Programmer Steals Wall Street Trading Code, FBI Alleges
A high-level developer for a big Wall Street firm was arrested Friday by the FBI and charged with stealing computer code that automates high-volume trading on stock and commodities markets, according to court documents.
The Reuters news service, which broke the story yesterday, tied the developer, Sergey Aleynikov, to Goldman Sachs, where he was allegedly a vice president of equity strategy.
In the days before his June 5 resignation from Goldman Sachs, Aleynikov copied, encrypted and transferred approximately 32MB of proprietary code to a server located in Germany, the FBI claimed in the complaint filed July 4 by Special Agent Michael McSwain, a member of the agency's securities fraud squad.
Aleynikov resigned to take a job with a new company "that intended to engage in high-volume automated trading," for triple his $400,000 salary, the complaint said.
McSwain spelled out four data transfers from Aleynikov's workstation -- both locally and remotely -- on June 1, June 4 and June 5, then tied the dates and times to Aleynikov's use of his keycard to access the office, or logging in remotely from his home computer.
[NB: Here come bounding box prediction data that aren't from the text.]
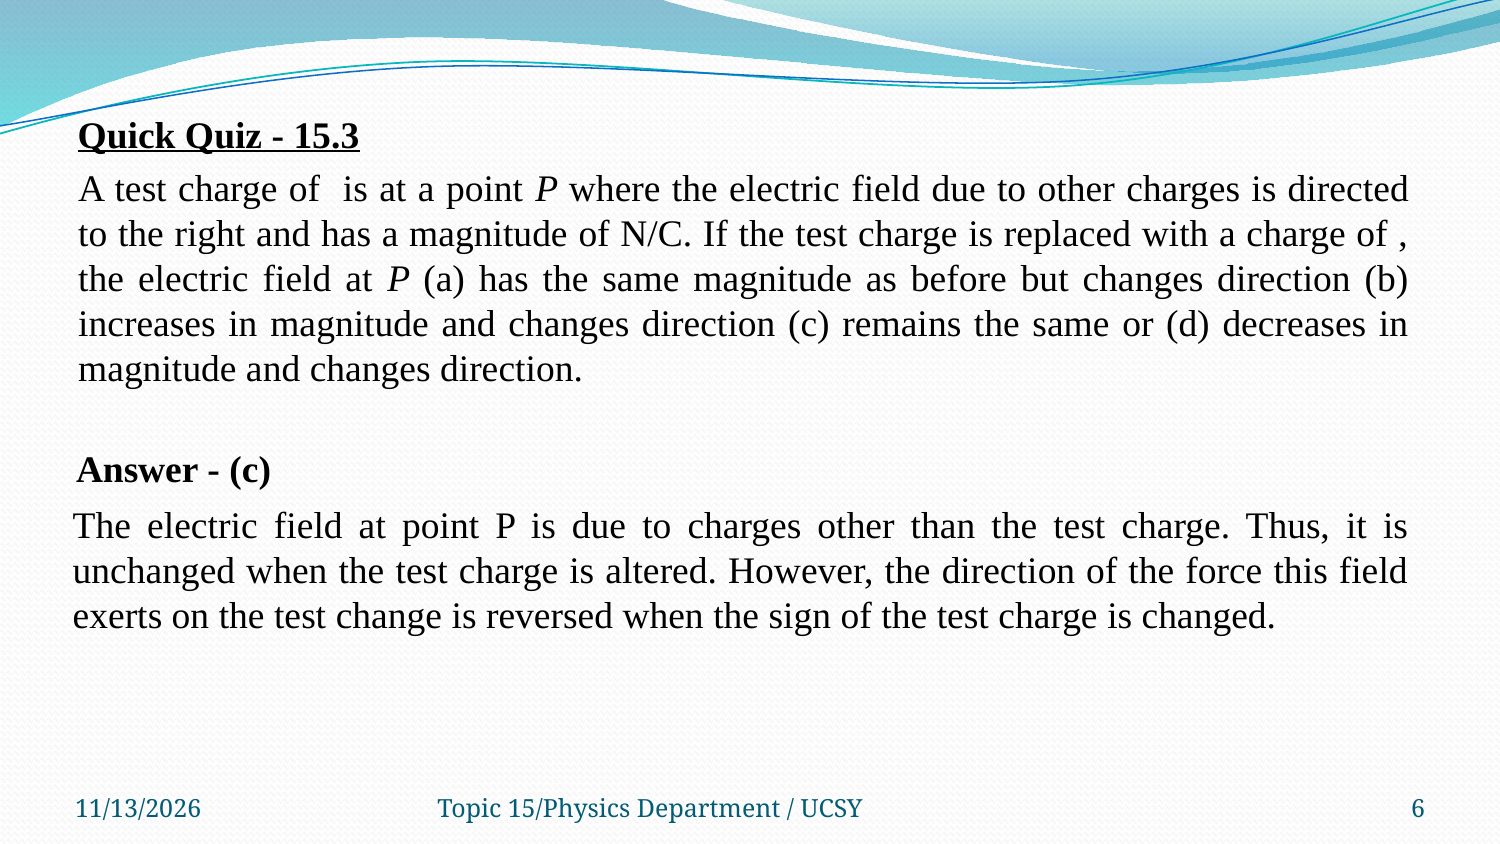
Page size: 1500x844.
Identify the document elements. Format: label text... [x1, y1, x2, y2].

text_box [57, 437, 1426, 646]
slide_number 6 [1299, 782, 1425, 827]
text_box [61, 93, 1426, 399]
footer Topic 15/Physics Department / UCSY [437, 782, 988, 827]
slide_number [75, 782, 425, 827]
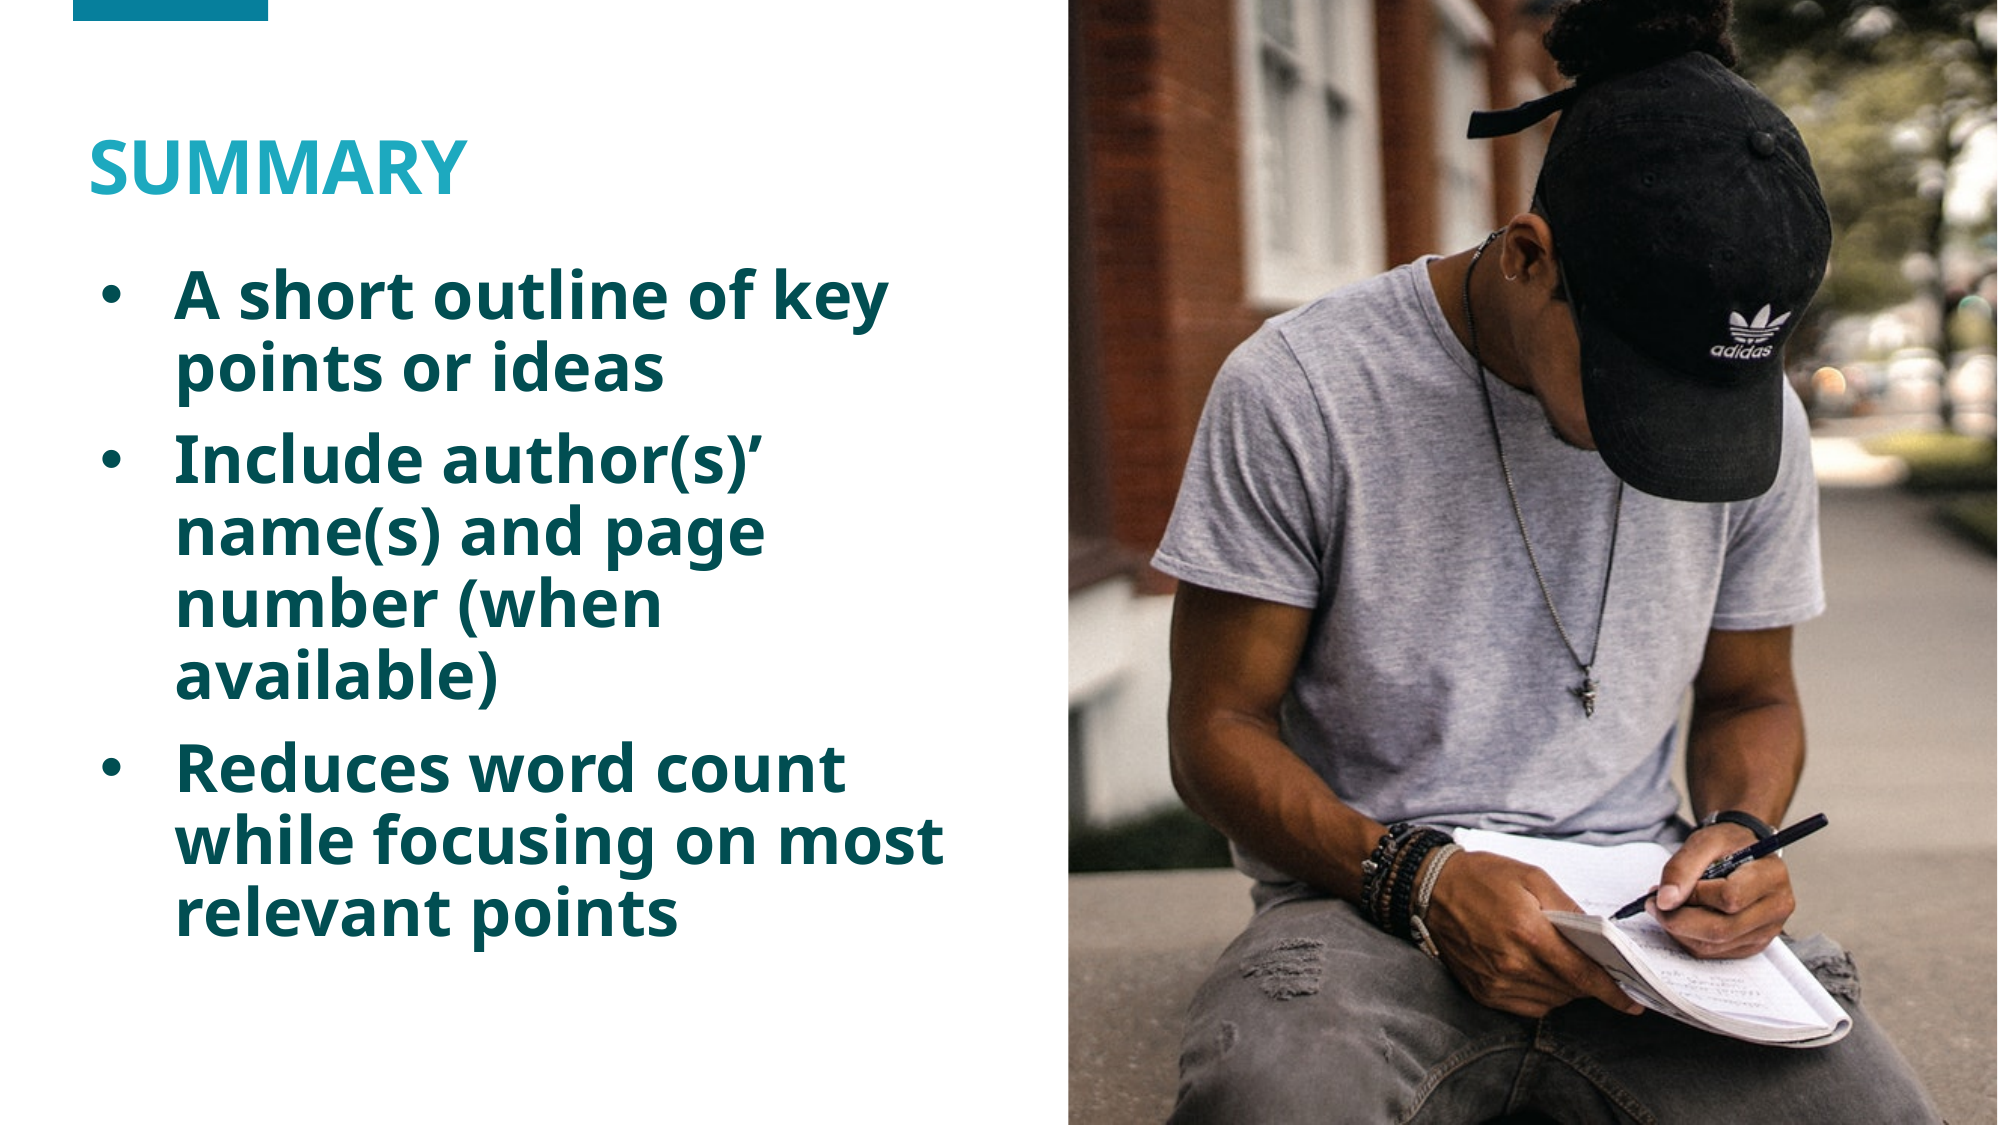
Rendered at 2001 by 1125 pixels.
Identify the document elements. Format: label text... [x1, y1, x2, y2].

title SUMMARY [73, 121, 922, 219]
list A short outline of key points or ideas Include author(s)’ name(s) and page number (when available) Reduces word count while focusing on most relevant points [84, 254, 984, 309]
picture [1068, 0, 1998, 1125]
Aleynikov tried to cover his tracks, alleged McSwain. "The program used to encrypt the files was then erased," the FBI agent swore in the complaint. "An attempt was also made to erase the bash history, which was unsuccessful, because of a feature of the Financial Institution's computer system that retains a back-up copy of each user's bash history."
A "bash history" is a log of the most-recently-executed commands by a user on a Unix-based operating system.
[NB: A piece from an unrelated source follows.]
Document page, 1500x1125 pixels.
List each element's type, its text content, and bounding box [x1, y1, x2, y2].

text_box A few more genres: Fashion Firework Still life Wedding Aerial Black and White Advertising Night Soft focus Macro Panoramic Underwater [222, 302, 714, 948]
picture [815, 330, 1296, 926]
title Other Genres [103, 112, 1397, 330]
The FBI arrested Aleynikov late Friday night at the Newark Airport, and charged him with theft of trade secrets and transporting stolen property.
The complaint said that Aleynikov had made a statement after his arrest, admitting that he had copied and encrypted files from his company's servers, then transferred them to the remote server, deleted the encryption software and attempted to erase the bash history. "Aleynikov claimed, however, that he only intended to collect 'open source' files on which he had worked, but later realized that he had obtained more files than he had intended," McSwain said.